Work to complete:
Print every line of the listing below character for character, with no changes.

Stored items:
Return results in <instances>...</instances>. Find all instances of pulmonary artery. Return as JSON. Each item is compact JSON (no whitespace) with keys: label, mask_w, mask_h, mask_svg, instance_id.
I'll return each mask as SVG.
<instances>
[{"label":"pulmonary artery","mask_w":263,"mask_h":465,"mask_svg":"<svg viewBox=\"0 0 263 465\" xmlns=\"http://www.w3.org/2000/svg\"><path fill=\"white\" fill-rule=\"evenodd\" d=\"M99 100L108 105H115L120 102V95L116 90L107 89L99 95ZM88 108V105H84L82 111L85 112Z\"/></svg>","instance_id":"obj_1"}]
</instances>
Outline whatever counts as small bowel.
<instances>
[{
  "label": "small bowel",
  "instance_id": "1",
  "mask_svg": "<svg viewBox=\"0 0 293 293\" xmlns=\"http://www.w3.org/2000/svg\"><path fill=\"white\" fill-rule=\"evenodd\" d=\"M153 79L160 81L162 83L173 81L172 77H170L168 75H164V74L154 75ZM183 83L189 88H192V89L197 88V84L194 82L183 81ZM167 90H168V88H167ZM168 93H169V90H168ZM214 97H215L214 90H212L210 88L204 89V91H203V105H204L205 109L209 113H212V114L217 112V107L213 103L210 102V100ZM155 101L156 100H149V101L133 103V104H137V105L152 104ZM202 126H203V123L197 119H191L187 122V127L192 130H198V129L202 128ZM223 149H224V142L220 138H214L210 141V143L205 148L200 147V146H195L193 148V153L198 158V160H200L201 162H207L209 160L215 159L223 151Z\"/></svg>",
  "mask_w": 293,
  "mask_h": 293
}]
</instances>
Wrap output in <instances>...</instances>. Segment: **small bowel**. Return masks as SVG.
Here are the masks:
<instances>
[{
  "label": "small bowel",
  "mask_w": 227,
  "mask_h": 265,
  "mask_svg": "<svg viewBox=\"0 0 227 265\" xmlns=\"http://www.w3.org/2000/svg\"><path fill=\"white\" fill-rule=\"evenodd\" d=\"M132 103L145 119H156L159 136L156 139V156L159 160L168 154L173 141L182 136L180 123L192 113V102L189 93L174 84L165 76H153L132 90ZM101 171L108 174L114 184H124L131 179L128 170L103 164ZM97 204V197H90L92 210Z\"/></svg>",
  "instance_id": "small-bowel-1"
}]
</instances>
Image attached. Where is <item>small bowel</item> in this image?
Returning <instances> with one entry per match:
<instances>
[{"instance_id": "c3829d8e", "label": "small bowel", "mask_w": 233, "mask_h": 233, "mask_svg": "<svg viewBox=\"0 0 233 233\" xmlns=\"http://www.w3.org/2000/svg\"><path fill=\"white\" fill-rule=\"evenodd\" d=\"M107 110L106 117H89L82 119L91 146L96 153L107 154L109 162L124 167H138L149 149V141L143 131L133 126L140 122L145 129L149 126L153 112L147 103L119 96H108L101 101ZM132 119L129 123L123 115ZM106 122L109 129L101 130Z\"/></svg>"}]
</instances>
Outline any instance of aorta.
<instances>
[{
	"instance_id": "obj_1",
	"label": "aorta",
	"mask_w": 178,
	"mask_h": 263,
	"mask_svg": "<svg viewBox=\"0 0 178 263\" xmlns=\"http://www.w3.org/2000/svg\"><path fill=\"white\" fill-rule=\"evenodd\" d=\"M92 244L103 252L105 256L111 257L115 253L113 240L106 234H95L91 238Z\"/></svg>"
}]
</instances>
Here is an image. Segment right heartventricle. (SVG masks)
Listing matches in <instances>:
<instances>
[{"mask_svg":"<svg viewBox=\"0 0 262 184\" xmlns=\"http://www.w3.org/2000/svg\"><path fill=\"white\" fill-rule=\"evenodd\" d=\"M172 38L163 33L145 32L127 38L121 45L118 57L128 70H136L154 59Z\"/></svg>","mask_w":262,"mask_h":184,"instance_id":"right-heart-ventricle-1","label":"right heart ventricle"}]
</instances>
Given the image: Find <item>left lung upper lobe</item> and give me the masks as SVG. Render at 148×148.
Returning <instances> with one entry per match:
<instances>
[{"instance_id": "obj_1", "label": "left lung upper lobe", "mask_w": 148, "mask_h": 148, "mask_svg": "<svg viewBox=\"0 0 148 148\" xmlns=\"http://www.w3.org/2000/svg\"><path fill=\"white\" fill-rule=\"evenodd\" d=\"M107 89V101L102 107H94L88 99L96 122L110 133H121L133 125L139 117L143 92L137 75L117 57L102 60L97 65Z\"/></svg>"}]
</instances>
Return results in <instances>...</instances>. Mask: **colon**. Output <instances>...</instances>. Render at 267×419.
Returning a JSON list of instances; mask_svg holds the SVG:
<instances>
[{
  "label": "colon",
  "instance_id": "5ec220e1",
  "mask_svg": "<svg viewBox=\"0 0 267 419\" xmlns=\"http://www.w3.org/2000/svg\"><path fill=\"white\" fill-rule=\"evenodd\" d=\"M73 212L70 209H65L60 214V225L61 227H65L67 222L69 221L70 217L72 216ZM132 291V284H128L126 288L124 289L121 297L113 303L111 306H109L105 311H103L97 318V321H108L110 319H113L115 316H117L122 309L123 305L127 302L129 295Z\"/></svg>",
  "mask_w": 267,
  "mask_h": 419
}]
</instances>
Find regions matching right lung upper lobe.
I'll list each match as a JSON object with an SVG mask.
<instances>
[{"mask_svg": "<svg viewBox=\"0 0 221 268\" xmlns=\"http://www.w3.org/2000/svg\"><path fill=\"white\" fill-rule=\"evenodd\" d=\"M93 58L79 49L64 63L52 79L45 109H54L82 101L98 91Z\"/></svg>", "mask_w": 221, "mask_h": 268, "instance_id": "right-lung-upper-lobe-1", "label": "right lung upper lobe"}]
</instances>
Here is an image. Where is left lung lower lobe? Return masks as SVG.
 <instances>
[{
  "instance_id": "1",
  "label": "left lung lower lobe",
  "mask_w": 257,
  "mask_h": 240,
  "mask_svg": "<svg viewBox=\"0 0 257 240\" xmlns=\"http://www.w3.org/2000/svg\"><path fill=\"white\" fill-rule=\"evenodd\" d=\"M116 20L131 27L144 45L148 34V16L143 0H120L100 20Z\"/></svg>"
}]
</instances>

Output for this exercise:
Return results in <instances>...</instances>. Find all instances of pulmonary artery. Return as JSON. Each item is compact JSON (no whitespace) with keys: label, mask_w, mask_h, mask_svg, instance_id.
I'll return each mask as SVG.
<instances>
[{"label":"pulmonary artery","mask_w":263,"mask_h":465,"mask_svg":"<svg viewBox=\"0 0 263 465\" xmlns=\"http://www.w3.org/2000/svg\"><path fill=\"white\" fill-rule=\"evenodd\" d=\"M99 100L108 105H115L120 102V95L116 90L107 89L99 95ZM88 108V105H84L82 111L85 112Z\"/></svg>","instance_id":"obj_1"}]
</instances>
Outline whatever counts as small bowel.
<instances>
[{
  "label": "small bowel",
  "instance_id": "1",
  "mask_svg": "<svg viewBox=\"0 0 293 293\" xmlns=\"http://www.w3.org/2000/svg\"><path fill=\"white\" fill-rule=\"evenodd\" d=\"M153 79L160 81L162 83L173 81L172 77H170L168 75H164V74L154 75ZM183 83L189 88H192V89L197 88V84L194 82L183 81ZM167 90H168V88H167ZM168 93H169V90H168ZM214 97H215L214 90H212L210 88L204 89V91H203V105H204L205 109L209 113H212V114L217 112V107L213 103L210 102V100ZM155 101L156 100H149V101L133 103V104H137V105L152 104ZM202 126H203V123L197 119H191L187 122V127L192 130H198V129L202 128ZM223 149H224V142L220 138H214L210 141V143L205 148L200 147V146H195L193 148V153L198 158V160H200L201 162H207L209 160L215 159L223 151Z\"/></svg>",
  "mask_w": 293,
  "mask_h": 293
}]
</instances>
Wrap output in <instances>...</instances>. Segment: **small bowel**. Return masks as SVG.
Here are the masks:
<instances>
[{
  "label": "small bowel",
  "mask_w": 227,
  "mask_h": 265,
  "mask_svg": "<svg viewBox=\"0 0 227 265\" xmlns=\"http://www.w3.org/2000/svg\"><path fill=\"white\" fill-rule=\"evenodd\" d=\"M132 103L145 119H156L159 136L156 139V156L159 160L168 154L173 141L182 136L180 123L192 113V102L189 93L174 84L165 76H153L132 90ZM101 171L108 174L114 184H124L131 179L128 170L103 164ZM97 204V197H90L92 210Z\"/></svg>",
  "instance_id": "small-bowel-1"
}]
</instances>
Image attached. Where is <item>small bowel</item> in this image?
Returning <instances> with one entry per match:
<instances>
[{"instance_id": "c3829d8e", "label": "small bowel", "mask_w": 233, "mask_h": 233, "mask_svg": "<svg viewBox=\"0 0 233 233\" xmlns=\"http://www.w3.org/2000/svg\"><path fill=\"white\" fill-rule=\"evenodd\" d=\"M107 110L106 117H89L82 119L91 146L96 153L107 154L109 162L124 167H138L149 149V141L143 131L133 126L140 122L145 129L149 126L153 112L147 103L119 96H108L101 101ZM132 119L129 123L123 115ZM106 122L109 129L101 130Z\"/></svg>"}]
</instances>
Outline any instance of aorta.
<instances>
[{
	"instance_id": "obj_1",
	"label": "aorta",
	"mask_w": 178,
	"mask_h": 263,
	"mask_svg": "<svg viewBox=\"0 0 178 263\" xmlns=\"http://www.w3.org/2000/svg\"><path fill=\"white\" fill-rule=\"evenodd\" d=\"M92 244L103 252L105 256L111 257L115 253L113 240L106 234H95L91 238Z\"/></svg>"
}]
</instances>
Here is an image. Segment right heartventricle. (SVG masks)
Listing matches in <instances>:
<instances>
[{"mask_svg":"<svg viewBox=\"0 0 262 184\" xmlns=\"http://www.w3.org/2000/svg\"><path fill=\"white\" fill-rule=\"evenodd\" d=\"M172 38L163 33L145 32L127 38L121 45L118 57L128 70H136L154 59Z\"/></svg>","mask_w":262,"mask_h":184,"instance_id":"right-heart-ventricle-1","label":"right heart ventricle"}]
</instances>
Given the image: Find <item>left lung upper lobe</item> and give me the masks as SVG. Render at 148×148.
Returning <instances> with one entry per match:
<instances>
[{"instance_id": "obj_1", "label": "left lung upper lobe", "mask_w": 148, "mask_h": 148, "mask_svg": "<svg viewBox=\"0 0 148 148\" xmlns=\"http://www.w3.org/2000/svg\"><path fill=\"white\" fill-rule=\"evenodd\" d=\"M107 89V101L102 107H94L88 99L96 122L110 133H121L133 125L139 117L143 92L137 75L117 57L102 60L97 65Z\"/></svg>"}]
</instances>
Return results in <instances>...</instances>. Mask: **colon**. Output <instances>...</instances>. Render at 267×419.
Returning a JSON list of instances; mask_svg holds the SVG:
<instances>
[{
  "label": "colon",
  "instance_id": "5ec220e1",
  "mask_svg": "<svg viewBox=\"0 0 267 419\" xmlns=\"http://www.w3.org/2000/svg\"><path fill=\"white\" fill-rule=\"evenodd\" d=\"M73 212L70 209H65L60 214V225L61 227H65L67 222L69 221L70 217L72 216ZM132 291V284H128L126 288L124 289L121 297L113 303L111 306H109L105 311H103L97 318V321H108L110 319H113L115 316H117L122 309L123 305L127 302L129 295Z\"/></svg>",
  "mask_w": 267,
  "mask_h": 419
}]
</instances>
Find regions matching right lung upper lobe.
I'll list each match as a JSON object with an SVG mask.
<instances>
[{"mask_svg": "<svg viewBox=\"0 0 221 268\" xmlns=\"http://www.w3.org/2000/svg\"><path fill=\"white\" fill-rule=\"evenodd\" d=\"M93 58L79 49L64 63L52 79L45 109H54L82 101L98 91Z\"/></svg>", "mask_w": 221, "mask_h": 268, "instance_id": "right-lung-upper-lobe-1", "label": "right lung upper lobe"}]
</instances>
Here is an image. Where is left lung lower lobe? Return masks as SVG.
 <instances>
[{
  "instance_id": "1",
  "label": "left lung lower lobe",
  "mask_w": 257,
  "mask_h": 240,
  "mask_svg": "<svg viewBox=\"0 0 257 240\" xmlns=\"http://www.w3.org/2000/svg\"><path fill=\"white\" fill-rule=\"evenodd\" d=\"M116 20L131 27L144 45L148 34V16L143 0H120L100 20Z\"/></svg>"
}]
</instances>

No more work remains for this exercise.